[Start of Attachment]

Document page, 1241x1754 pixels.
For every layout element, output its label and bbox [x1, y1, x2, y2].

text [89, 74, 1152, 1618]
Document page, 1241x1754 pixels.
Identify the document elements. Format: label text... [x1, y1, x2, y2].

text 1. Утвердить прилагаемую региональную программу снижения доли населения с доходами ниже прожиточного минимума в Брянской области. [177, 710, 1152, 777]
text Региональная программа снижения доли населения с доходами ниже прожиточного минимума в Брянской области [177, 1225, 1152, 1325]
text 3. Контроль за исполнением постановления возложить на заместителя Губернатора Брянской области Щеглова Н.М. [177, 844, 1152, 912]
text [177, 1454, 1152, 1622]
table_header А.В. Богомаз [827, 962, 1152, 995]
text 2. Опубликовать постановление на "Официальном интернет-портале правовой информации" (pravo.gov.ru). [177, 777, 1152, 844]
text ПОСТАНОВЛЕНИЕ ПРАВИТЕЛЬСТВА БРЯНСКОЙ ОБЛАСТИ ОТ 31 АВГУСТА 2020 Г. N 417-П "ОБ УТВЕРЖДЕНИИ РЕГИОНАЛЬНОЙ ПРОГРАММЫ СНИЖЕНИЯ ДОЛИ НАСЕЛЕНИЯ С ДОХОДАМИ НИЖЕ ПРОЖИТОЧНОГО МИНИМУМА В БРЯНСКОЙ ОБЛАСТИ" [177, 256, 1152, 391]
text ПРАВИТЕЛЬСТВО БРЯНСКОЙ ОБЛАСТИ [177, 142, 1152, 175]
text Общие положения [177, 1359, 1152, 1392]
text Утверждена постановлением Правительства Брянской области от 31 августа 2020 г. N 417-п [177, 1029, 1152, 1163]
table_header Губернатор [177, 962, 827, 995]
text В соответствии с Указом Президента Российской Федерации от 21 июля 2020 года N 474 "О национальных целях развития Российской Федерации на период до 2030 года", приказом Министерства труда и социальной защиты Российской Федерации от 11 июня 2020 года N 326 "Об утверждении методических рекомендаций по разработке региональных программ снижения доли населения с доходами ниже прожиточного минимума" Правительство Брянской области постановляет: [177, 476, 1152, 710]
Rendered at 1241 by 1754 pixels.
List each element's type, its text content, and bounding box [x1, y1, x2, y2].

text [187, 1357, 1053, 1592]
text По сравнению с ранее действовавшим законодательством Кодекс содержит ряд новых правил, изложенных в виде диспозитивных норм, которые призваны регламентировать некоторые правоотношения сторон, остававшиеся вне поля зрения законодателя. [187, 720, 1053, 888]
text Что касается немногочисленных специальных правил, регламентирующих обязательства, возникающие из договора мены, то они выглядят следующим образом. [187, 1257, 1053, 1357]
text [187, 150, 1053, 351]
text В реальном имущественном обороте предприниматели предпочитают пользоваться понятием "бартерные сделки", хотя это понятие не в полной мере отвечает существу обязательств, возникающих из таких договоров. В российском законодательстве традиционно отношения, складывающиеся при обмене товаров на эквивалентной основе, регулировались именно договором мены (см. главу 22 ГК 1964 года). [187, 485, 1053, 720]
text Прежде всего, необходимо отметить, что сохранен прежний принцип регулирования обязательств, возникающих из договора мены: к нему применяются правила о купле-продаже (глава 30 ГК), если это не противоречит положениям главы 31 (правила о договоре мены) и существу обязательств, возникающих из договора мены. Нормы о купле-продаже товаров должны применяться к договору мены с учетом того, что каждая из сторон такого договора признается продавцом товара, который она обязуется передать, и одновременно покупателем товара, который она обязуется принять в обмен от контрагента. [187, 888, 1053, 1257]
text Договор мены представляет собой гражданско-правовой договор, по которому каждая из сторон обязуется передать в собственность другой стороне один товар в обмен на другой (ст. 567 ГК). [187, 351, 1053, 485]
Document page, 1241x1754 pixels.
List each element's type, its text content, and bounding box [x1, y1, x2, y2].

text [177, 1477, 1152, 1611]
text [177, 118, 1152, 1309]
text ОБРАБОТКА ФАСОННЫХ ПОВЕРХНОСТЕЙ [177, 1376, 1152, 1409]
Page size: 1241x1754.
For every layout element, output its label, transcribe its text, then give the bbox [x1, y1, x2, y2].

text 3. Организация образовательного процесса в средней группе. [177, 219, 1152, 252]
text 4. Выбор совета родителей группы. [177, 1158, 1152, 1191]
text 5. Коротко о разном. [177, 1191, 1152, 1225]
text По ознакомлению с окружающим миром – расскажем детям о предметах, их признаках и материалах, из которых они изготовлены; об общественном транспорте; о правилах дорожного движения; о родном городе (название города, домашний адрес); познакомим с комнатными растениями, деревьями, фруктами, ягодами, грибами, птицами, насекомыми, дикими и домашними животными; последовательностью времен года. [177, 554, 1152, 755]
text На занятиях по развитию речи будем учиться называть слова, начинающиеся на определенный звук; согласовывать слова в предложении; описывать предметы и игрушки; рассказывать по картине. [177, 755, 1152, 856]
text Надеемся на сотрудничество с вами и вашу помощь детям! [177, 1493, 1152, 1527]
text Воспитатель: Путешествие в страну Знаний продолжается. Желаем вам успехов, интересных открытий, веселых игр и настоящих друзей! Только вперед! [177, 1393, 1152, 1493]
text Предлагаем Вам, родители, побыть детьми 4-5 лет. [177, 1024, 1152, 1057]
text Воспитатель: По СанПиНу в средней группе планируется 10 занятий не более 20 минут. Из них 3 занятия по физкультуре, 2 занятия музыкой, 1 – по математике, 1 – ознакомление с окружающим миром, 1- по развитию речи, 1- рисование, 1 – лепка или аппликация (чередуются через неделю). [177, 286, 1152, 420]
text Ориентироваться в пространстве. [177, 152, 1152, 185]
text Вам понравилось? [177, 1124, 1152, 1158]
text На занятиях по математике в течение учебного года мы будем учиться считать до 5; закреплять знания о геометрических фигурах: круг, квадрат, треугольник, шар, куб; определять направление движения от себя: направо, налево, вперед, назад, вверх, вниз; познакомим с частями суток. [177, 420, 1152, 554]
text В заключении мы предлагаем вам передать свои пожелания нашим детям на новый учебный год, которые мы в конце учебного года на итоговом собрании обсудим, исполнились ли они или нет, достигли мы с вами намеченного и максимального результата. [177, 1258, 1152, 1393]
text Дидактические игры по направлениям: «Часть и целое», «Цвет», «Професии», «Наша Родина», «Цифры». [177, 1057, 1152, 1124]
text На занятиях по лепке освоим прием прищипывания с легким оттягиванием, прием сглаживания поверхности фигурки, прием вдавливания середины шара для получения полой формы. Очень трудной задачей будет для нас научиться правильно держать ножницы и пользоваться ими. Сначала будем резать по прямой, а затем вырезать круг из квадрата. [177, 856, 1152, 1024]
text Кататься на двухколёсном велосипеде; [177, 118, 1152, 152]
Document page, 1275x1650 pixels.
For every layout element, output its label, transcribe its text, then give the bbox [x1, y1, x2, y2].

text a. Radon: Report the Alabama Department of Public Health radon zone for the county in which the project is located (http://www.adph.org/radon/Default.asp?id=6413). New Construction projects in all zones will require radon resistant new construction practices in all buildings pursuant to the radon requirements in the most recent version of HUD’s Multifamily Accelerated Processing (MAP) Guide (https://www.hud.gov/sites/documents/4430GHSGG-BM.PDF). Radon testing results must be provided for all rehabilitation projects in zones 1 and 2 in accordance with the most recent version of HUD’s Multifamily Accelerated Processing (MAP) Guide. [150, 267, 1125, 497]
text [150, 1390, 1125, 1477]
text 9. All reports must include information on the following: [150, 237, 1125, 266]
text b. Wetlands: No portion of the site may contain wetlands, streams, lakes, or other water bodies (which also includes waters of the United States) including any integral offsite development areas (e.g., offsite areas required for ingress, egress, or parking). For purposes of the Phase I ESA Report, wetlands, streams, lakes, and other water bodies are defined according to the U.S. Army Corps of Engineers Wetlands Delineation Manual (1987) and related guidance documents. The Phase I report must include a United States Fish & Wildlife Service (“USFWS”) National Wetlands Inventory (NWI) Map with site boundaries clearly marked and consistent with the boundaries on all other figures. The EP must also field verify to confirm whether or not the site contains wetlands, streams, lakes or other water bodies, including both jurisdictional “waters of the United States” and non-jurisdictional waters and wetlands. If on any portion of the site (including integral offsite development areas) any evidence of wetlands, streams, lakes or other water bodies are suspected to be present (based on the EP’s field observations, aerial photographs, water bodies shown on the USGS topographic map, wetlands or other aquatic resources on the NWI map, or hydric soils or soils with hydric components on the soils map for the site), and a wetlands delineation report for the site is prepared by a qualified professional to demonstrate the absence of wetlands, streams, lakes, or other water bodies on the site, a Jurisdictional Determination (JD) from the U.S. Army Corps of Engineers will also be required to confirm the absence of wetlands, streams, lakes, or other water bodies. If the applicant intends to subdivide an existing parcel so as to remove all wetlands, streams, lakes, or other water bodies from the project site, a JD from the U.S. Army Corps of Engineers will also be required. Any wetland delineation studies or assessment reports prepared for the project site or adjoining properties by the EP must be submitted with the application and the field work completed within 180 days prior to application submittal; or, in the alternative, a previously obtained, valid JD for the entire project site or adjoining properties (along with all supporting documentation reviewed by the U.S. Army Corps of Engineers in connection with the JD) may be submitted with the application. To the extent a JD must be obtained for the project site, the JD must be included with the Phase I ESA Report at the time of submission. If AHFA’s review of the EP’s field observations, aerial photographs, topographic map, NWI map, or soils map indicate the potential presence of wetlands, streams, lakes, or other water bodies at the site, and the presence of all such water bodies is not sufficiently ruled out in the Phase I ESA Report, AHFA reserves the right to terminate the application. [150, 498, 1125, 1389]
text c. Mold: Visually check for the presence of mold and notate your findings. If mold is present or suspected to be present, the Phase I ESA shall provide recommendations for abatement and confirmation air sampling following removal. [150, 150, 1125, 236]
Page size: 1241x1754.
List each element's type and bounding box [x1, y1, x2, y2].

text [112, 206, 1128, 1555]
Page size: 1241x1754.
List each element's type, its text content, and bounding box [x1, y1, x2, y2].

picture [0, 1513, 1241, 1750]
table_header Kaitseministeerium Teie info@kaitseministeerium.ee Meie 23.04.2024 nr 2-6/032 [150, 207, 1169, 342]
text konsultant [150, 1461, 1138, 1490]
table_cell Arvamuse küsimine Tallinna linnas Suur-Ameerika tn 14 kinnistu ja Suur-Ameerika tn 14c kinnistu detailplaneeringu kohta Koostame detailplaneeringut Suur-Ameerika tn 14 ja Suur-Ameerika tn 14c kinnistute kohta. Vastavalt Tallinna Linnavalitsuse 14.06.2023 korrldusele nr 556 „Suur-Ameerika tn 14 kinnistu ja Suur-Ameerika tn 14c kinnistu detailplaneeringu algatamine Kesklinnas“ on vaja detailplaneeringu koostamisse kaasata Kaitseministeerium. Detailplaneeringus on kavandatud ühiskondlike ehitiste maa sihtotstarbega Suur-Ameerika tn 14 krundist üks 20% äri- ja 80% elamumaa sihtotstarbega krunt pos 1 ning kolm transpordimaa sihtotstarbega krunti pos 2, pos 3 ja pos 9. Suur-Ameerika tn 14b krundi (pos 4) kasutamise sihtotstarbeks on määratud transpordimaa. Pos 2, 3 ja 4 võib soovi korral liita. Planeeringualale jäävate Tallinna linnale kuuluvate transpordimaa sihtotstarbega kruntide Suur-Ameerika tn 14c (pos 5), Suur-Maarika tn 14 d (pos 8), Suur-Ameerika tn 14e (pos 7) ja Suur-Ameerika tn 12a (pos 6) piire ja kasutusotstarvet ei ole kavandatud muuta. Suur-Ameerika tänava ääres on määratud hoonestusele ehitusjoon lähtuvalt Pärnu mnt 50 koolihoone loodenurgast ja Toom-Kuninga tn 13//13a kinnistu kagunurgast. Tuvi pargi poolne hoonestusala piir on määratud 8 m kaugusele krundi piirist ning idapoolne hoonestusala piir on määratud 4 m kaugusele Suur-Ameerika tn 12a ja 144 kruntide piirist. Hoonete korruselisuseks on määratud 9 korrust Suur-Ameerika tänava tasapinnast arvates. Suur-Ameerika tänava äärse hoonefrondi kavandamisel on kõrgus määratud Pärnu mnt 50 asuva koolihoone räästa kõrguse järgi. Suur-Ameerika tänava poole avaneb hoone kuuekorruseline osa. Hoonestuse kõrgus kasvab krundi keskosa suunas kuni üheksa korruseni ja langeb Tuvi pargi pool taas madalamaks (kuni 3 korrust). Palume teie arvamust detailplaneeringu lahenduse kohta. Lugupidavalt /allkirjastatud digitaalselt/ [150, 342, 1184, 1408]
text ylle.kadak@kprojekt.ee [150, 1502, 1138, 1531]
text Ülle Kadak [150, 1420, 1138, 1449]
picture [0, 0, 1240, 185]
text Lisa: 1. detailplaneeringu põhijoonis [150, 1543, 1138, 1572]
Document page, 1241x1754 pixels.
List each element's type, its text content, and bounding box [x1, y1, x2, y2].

[End of Attachment]

**What is expected:** Among the lines of the listing above, count those that include the string "правовой" and give that total alone.

**Task solution:** 2